La construction de l’ouvrage
Les décisions s’enchaînent rapidement : le 30 novembre 1956 les travaux du pont sont déclarés d’utilité publique, l’expropriation des terrains est prononcée le 7 juin 1957, dans le même temps les différents contrats sont négociés et notifiés, les travaux de terrassement débutent à l’automne 1960.
L’ouvrage enjambe la Garonne en partant d’une plaine sur la rive gauche pour pénétrer dans la colline de Lormont rive droite. Ce qui nécessite, rive gauche, la construction d’un long viaduc d’accès, alors que rive droite le pont est directement raccordé au réseau routier.

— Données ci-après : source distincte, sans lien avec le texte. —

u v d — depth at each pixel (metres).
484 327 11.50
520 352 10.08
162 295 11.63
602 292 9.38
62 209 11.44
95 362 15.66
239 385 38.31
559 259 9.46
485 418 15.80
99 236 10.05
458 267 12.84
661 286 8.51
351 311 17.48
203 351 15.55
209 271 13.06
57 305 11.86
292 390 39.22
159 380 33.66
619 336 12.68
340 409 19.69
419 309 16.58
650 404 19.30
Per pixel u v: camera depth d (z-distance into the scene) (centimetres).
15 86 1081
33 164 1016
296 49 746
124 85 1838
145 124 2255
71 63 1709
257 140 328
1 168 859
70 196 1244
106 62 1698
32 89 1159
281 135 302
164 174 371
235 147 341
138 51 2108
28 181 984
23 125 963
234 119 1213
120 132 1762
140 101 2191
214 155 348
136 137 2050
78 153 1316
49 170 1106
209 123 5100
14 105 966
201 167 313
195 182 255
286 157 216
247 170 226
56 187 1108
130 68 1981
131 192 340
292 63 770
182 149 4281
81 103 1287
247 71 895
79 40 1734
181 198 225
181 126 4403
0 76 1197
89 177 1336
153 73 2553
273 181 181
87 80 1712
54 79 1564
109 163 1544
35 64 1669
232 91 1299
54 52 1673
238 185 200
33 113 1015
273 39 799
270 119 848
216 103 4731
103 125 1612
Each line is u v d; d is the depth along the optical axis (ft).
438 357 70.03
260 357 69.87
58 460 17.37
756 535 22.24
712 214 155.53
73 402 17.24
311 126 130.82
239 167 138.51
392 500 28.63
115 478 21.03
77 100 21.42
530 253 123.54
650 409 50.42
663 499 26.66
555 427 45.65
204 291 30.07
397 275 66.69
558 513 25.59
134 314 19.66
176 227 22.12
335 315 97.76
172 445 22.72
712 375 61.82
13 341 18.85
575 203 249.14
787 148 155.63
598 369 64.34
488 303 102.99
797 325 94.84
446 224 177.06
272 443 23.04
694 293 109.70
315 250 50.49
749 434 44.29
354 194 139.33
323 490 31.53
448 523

Notre interlocuteur se souvient de quelques difficultés rencontrées lors des terrassements : « Le massif d’ancrage sur la rive droite, auquel sont fixés les câbles de suspension du tablier du pont, est fondé sur deux puits profonds de 54 m inclinés à 35° par rapport à la verticale. L’entreprise en charge de leur réalisation dut faire appel à des mineurs de fond habitués à travailler sans référence naturelle de la verticalité, ce qui n’était pas le cas des ouvriers recrutés dans la région. Toujours sur la rive droite, il fallut prendre des précautions particulières pour ne pas agresser le tunnel ferroviaire de la voie qui va vers Paris et qui passe à une vingtaine de mètres des puits du massif d’ancrage. Il était hors de question de perturber le trafic. Autre difficulté, afin de recevoir le soubassement du pylône situé à 144 m de la rive gauche dans le lit du fleuve,il était nécessaire de construire une île artificielle en partant d’un batardeau cylindrique de 53 m.de diamètre constitué de palplanches et remblayé de sable . Alors que l’opération se terminait et que le niveau d’eau dans le fleuve était bas, les palplanches ont cédé sous la pression interne, qui n’était plus compensée par la présence d’eau à l’extérieur. Pour pallier ce défaut, il fallut ceinturer par du béton le haut des palplanches. Un caisson en béton armé a été ensuite construit à sec sur ce nouveau remblai et descendu par havage jusqu’à sa cote de fondation pour être rempli de gros béton. Mais ces quelques contretemps n’ont entraîné qu’un léger retard sur le déroulement du chantier. »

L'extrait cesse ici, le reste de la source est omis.